Create Relationship Class—Help | ArcGIS for Desktop
In short "simple rc" is a one-to-one - no rules. He doesn't describe attributed relationship classes, But states that composite rc can be many to. Simple and Composite. Simple relationships exist between two tables whose objects can exist independently of one another. Ex: if you delete a parcel record in. You can use a wizard to create a composite relationship class. The example in this Learn more about creating a simple relationship class · Learn more about.
In order to track these relationships, each relationship entry contains a unique RID value along with the primary and foreign key. M non-attributed feature classes: If inserting with FME you would either be starting with empty feature classes because as soon as you create the relationship in ArcMap, the relationship is already completedor you would be deleting and re-inserting features which participate in the relationship and thus rebuilding that relationship.

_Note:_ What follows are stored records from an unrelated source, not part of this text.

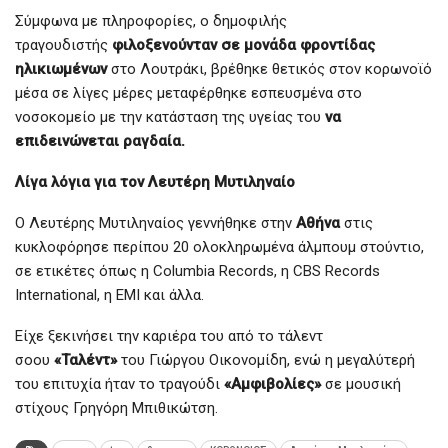
Σύμφωνα με πληροφορίες, ο δημοφιλής
τραγουδιστής
φιλοξενούνταν σε μονάδα φροντίδας
ηλικιωμένων
στο Λουτράκι, βρέθηκε θετικός στον κορωνοϊό
μέσα σε λίγες μέρες μεταφέρθηκε εσπευσμένα στο
νοσοκομείο με την κατάσταση της υγείας του
να
επιδεινώνεται ραγδαία.
Λίγα λόγια για τον Λευτέρη Μυτιληναίο
Ο Λευτέρης Μυτιληναίος γεννήθηκε στην
Αθήνα
στις
κυκλοφόρησε περίπου 20 ολοκληρωμένα άλμπουμ στούντιο,
σε ετικέτες όπως η Columbia Records, η CBS Records
International, η EMI και άλλα.
Είχε ξεκινήσει την καριέρα του από το τάλεντ
σοου
«Ταλέντ»
του Γιώργου Οικονομίδη, ενώ η μεγαλύτερή
του επιτυχία ήταν το τραγούδι
«Αμφιβολίες»
σε μουσική
στίχους Γρηγόρη Μπιθικώτση.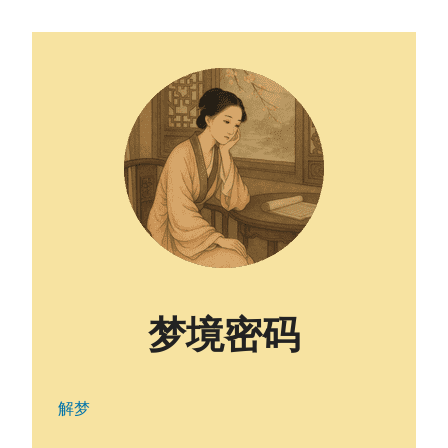
梦境密码
解梦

- Creating a simple relationship class
- Creating a composite relationship class
N attributed relationships and M: If you have populated feature classes and need to insert into the relationship table to populate it, or you want to update or insert attributes in an attributed relationship table, you may simply insert into the relationship table directly without writing to the feature classes which participate in the relationship. The assumption here is you already have a table or some source with those relationships defined.

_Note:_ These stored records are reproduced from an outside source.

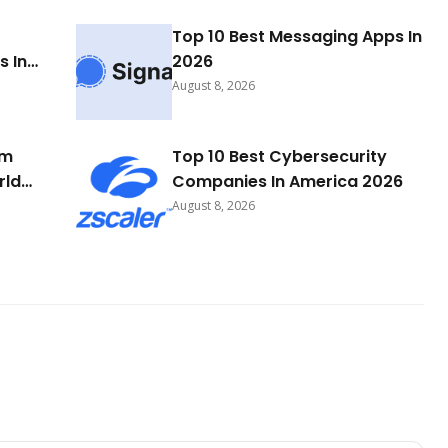
Top 10 Best Messaging Apps In
 In
2026
August 8, 2026
rm
Top 10 Best Cybersecurity
rld
Companies In America 2026
August 8, 2026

It's probably a less common workflow but it's doable and perhaps a good advanced post or just something we add to one of the articles as an aside. This is in part because populating these relationships in ArcGIS requires the origin and destinations to be picked interactively rather than just defining the relationship.
As such, If the features which participate in the relationship classes already exist in the database and only the relation table needs to be populated, the features which participate must still be read. Deleting records from a Relationship Class A little more on deleting records for a relationship class You can delete individual records from a relationship class.
To do this you can: This will depend on the relationship 1: But if you delete the participating features then the associated relationship record should be removed. For example, for a 1: M you should only have to remove the origin parent feature.
These act like a unique key to the relation record. You do need to set a key field on the FME Geodb writer i. Relationship properties When you create a relationship class, you must define its properties. The properties tell ArcGIS exactly how the tables should relate to each other.
Create Relationship Class
Some relationship properties have already been described, such as cardinality and origin and destination tables. The others are described below. User-defined properties for a relationship class are summarized in the New Relationship Class wizard. Once a relationship class has been created, you cannot modify its properties. Labels Relationship classes have forward and backward path labels that describe the relationship when you're navigating from one table to another in ArcMap.
Creating a simple relationship class—Help | ArcGIS for Desktop
The forward path label displays when you're navigating from the origin table to the destination table. The backward path label displays when you're navigating from the destination to the origin table. In this example, a relationship class has been created between two feature classes: Transformers is the destination feature class. The backward path label displays in ArcMap for easy navigation to the origin table, Poles.
Relationship types and messaging There are two types of relationships: Simple relationships exist between two tables whose objects can exist independently of one another. When related objects change, no messages are sent between the tables.